Outro ponto sensível relatado é a exposição na comunidade escolar, após conflitos com familiares de alunos. Segundo ela, pessoas chegaram a procurar sua residência para comentar situações ocorridas na escola, o que gerou medo pela própria segurança e de seus filhos.
Versão da Secretaria Municipal de Educação
Em resposta oficial, a SEMED informou que não reconhece a existência de assédio moral no caso. Segundo a pasta, a gestão da EMEI Clebe Brazil Ferreira atua com base no respeito, na ética e em orientações pedagógicas, sem práticas de humilhação ou abuso.
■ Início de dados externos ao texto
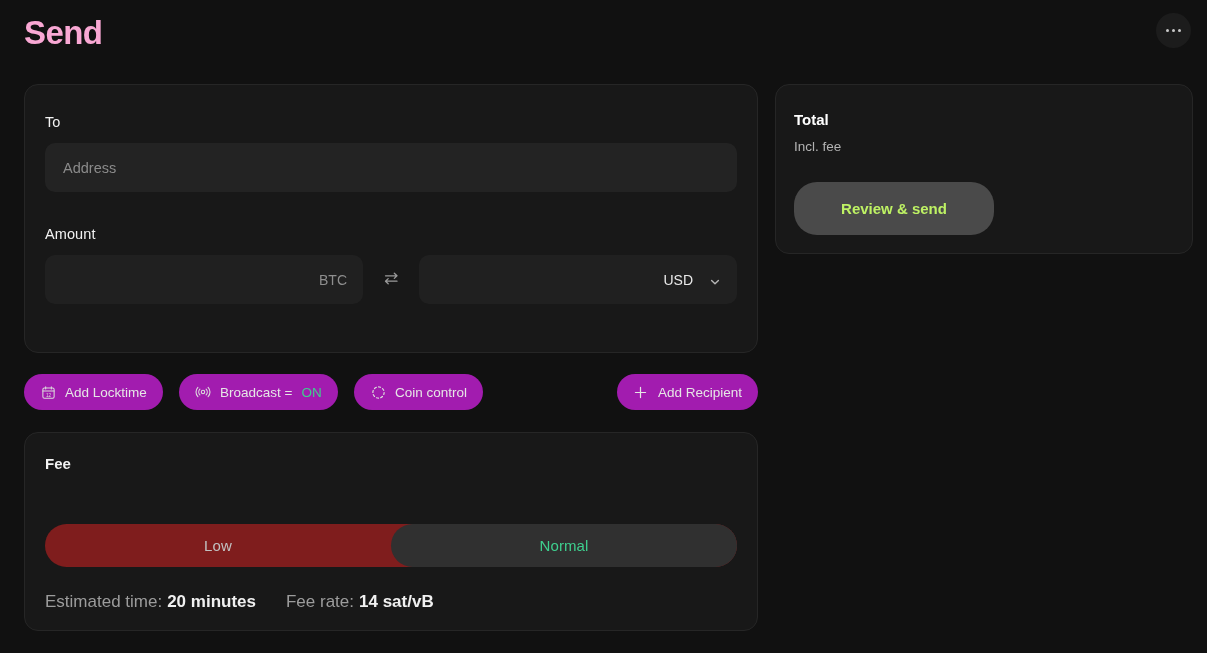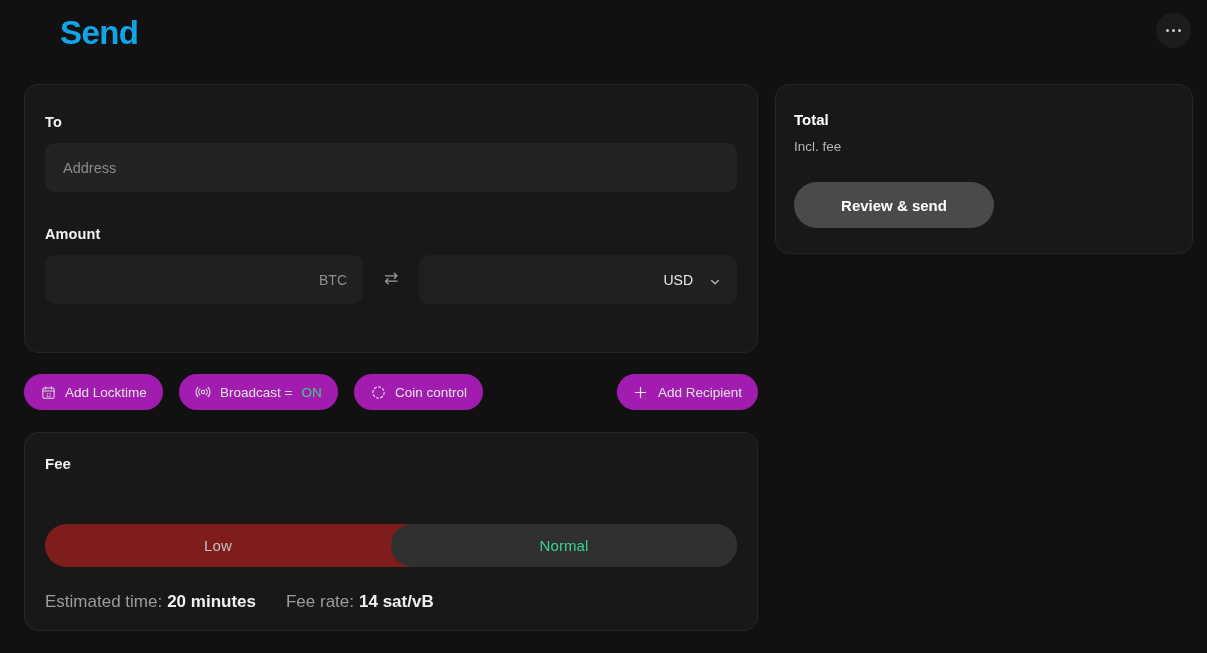"Send" .page-title { color: #0ea5e9 -> #f9a8d4; margin-left: 36px -> none }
A SEMED afirma que manteve diálogo constante, acompanhamento e orientações à professora ao longo do ano, em razão de dificuldades observadas na organização da turma, condução da rotina, planejamento e manejo comportamental dos alunos. As orientações, segundo a Secretaria, teriam sido verbais, respeitosas e não punitivas.
A pasta esclarece que as atas de orientação foram registradas após reclamações de familiares e tiveram caráter pedagógico, com leitura integral à professora e possibilidade de manifestação. A SEMED nega qualquer tipo de coação, ameaça ou impedimento de defesa e afirma que a assinatura das atas ocorreu de forma voluntária.
Também informa que realizou seis dias de observação em sala, onde teriam sido identificadas dificuldades na condução da turma durante o período da professora, situação que não se repetiria com as assistentes ou com a docente do outro turno. Por fim, a Secretaria afirmou que permanece aberta ao diálogo e que todas as intervenções buscaram o aperfeiçoamento pedagógico e a melhoria do ambiente escolar.
Caso pode ir ao Ministério Público
Mesmo após a resposta oficial, a professora afirma que seguirá buscando responsabilização. “Eles não estavam lá quando gritaram comigo, quando fui humilhada e impedida de me defender. Eu estou em tratamento até hoje. Não vou deixar isso assim”, conclui.
A mulher afirmou que o acompanhamento que a SEMED disse que foi feito, não existiu. E que a superiora deu apenas uma ‘passada’ e afirmou que ela não conseguiu colocar o planejamento em prática.
Professora relata adoecimento emocional
Como consequência do ambiente vivido, a professora afirma que desenvolveu crises de ansiedade e pânico, passando a apresentar sintomas físicos. Desde outubro de 2025, ela está em tratamento psicológico, psiquiátrico e médico, fazendo uso de medicação.
“É uma humilhação sem fim. O professor convocado vive na corda bamba, com medo de falar, de se defender, porque sabe que pode perder o emprego”, desabafa. No relato, ela afirma que sua situação não é isolada e que muitos professores passam por experiências semelhantes, mas permanecem em silêncio por medo de represálias.